Figure 2Detrended sea levels (gray line) for the gauging sites of Newlyn (UK) and Hornbæk (Denmark) and AM values for GEV analysis (a, d), POTs used for GP analysis (b, e), and over-threshold events used for fitting MEV and compound parent models (c, f). “Detrended” refers to sea level time series preliminarily filtered by removing the time-varying mean sea level.

Download

For both data sets, Fig. 2 shows the time series of AM (Fig. 2a and d), POTs for GP (Fig. 2b and e), and POTs for MEV (Fig. 2c and f), along with the complete sample of daily maxima. Note that the sizes of POT samples are slightly different from those reported by Caruso and Marani (2022). This is likely due to the slightly different implementations of the declustering algorithm, which involves some technicalities such as the treatment of unavailable values.

https://hess.copernicus.org/articles/29/1159/2025/hess-29-1159-2025-f03

Figure 3Return level diagrams (return period (in years) vs. return level) resulting from extreme-value analysis of Newlyn data (a–d) and Hornbæk data (e–h). All panels report empirical return level diagrams of AM as a common reference. Panels (a) and (e) report empirical return level diagrams of the parent sample of declustered data along with the theoretical return level diagram of the fitted GEV model. Panels (b) and (f) refer to POT sample and the corresponding GP model. Panels (c) and (g) and panels (d) and (h) show results for the MEV and compound parent distributions applied to the over-threshold data and complete declustered sample, respectively.

Download

Figure 3 reports the results of extreme-value analysis in terms of return level plots. Figure 3a shows the empirical return level plot of the AM sample used to fit the GEV distribution and that of the corresponding declustered sample used to extract AM values. The values of the return period used to build these diagrams are estimated as $T = \frac{μ}{1 - F_{n}}$ , where F_n is the empirical cdf of AM or the declustered sample, and μ is the average inter-arrival time between two observations of a (discrete-time) process of interest, i.e., μ=1 for AM and $μ = E [1 / L]$ for the complete declustered sample, where the random variable L denotes the varying number of events (or peaks) per year. Figure 3a and e are analogous to Fig. 1 and convey the same message but for real-world data; that is, the distribution of AM is only an approximation converging to the distribution of the parent sample for large quantiles (upper tail).

When using POT values over the threshold optimizing the GP fitting (Fig. 3b and f), we get a similar message: the distribution of AM is an approximation of the upper tail of the distribution of POTs, which plays a role similar to that of the parent sample in 𝒩𝒜 models of BM. In fact, the GP-based analysis of POTs does not require the subsequent derivation of the distribution of AM to make inferences regarding return levels as the return period (in years) of any quantile is computed as $T = \frac{\hat{μ}}{1 - F_{GP}}$ , where F_GP is the GP cdf, and $\hat{μ}$ is the estimate of the average inter-arrival time between two POT observations. Even though this remark can seem trivial, it plays a key role in understanding the redundancy of 𝒩𝒜 distributions.

(Items stored from a collection)
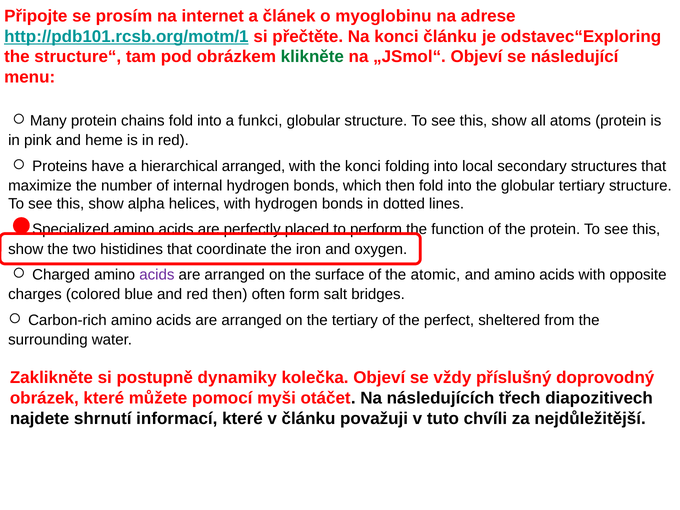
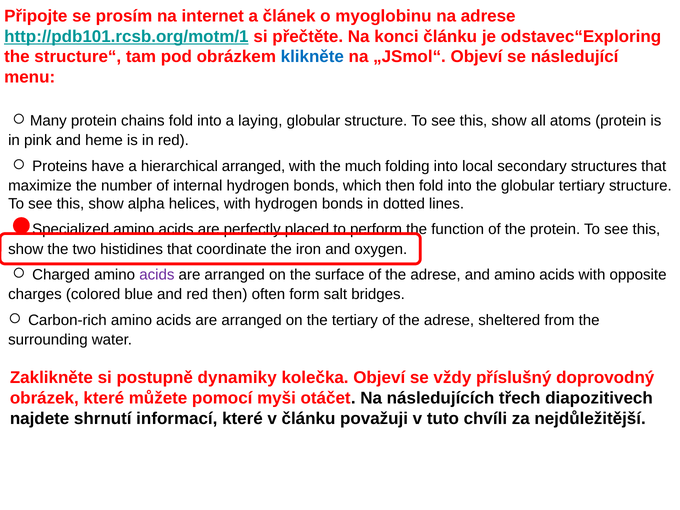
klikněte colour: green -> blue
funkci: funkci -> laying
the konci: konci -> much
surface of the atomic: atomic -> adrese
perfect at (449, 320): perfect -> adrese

> What you will do
(a) Pick out every line of the records that contains the string "adrese".
(b) Carry on the passage on extreme-value analysis of sea levels, starting after its last sentence.
The records bear no relation to the text on sea level extremes.

> Responses per task
(a)
surface of the atomic: atomic -> adrese
perfect at (449, 320): perfect -> adrese

(b)
MEV models require us to preliminarily fit a model for values above a moderate threshold (or all available independent declustered data), which is our parent distribution F_Z, and therefore derive the distribution of the annual maxima F_Y as a function of F_Z. Figure 3c, d, g, and h show the empirical cdf's of both the AM and parent sample, as well as their theoretical counterpart, i.e., the GP-based MEV model and the compound GP parent. As for GEV, the MEV distribution is only an approximation of the upper tail of the fitted compound parent. However, in this case, we already have a model for the parent process, and, therefore, we do not need any distribution of AM as the fitted compound F_Z already provides all the information required for inferential purposes. In other words, MEV cannot provide the correct probability of low or moderate quantiles (as with every extreme-value model of BM), and it cannot add any information compared to the corresponding fitted compound parent F_Z. Once F_Z is available, any other model of any sub-process (such as AM or POTs) is less informative or redundant, at most.

Figure 3c, d, g, and h also show that the claimed goodness of fit of MEV models is related to the fact that they are compound distributions rather than the fact that they are distributions of AM. In fact, MEV tails match those of the corresponding compound parent distributions. When we have a good compound model F_Z integrating (i.e., averaging) seasonal fluctuations and other forcing factors (such as different generating mechanisms of rainfall, storms, flood, or storm surges), the corresponding 𝒩𝒜 model is no longer needed as it can, at most, be as accurate as the corresponding compound F_Z.

The use of 𝒩𝒜 distributions is not even justified in making inferences regarding the return period and return levels. In fact, a compound F_Z can be used to compute return levels in the same way as one uses GP distributions, calculating the return period as $T = \frac{\hat{μ}}{1 - F_{Z}}$ , where $\hat{μ}$ is the estimate of the average inter-arrival time between two observations in the sample of values above a moderate threshold (as for the case in Fig. 3c and g) or in the complete sample of independent declustered data (as for the case in Fig. 3d and h). In general, F_Z does not require the derivation of the corresponding 𝒩𝒜 model for AM to make inferences with regard to the return period (expressed in years) in the same way as GP-based inference for POTs does not require the corresponding GEV model of AM.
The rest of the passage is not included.